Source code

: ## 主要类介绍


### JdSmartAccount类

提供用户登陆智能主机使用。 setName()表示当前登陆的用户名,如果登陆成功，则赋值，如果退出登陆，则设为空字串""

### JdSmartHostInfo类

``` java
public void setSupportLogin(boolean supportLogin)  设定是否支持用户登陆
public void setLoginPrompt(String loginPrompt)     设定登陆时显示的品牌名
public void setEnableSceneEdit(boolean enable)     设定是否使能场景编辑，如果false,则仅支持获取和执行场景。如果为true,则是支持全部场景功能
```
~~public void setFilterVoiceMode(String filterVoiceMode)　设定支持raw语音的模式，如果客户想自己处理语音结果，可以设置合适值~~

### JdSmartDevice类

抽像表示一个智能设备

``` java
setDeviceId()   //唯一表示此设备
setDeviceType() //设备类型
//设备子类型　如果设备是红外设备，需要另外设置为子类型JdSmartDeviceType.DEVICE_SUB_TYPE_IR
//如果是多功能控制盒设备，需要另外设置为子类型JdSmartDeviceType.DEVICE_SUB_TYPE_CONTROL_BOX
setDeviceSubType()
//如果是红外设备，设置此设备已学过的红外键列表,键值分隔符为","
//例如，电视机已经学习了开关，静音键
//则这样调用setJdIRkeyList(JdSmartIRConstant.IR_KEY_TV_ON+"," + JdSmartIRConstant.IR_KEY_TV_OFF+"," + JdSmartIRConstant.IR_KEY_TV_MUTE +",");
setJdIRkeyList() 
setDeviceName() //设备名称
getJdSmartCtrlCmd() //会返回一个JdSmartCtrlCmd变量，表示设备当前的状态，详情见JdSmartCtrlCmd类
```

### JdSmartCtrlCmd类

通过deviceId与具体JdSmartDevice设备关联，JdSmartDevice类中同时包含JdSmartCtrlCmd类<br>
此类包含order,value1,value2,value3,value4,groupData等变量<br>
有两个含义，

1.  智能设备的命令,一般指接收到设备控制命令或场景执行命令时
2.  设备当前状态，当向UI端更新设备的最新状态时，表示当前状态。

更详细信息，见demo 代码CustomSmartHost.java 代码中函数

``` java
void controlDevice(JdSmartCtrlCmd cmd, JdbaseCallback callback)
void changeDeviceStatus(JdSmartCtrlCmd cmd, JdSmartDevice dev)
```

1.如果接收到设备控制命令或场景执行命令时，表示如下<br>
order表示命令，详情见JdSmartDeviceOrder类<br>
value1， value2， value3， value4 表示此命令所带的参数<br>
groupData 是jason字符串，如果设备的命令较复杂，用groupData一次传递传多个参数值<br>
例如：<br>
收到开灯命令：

==========

WHAT TO PRODUCE:
Only a number is expected here: the count of lines in the records above that include the word "void".

SOLUTION:
6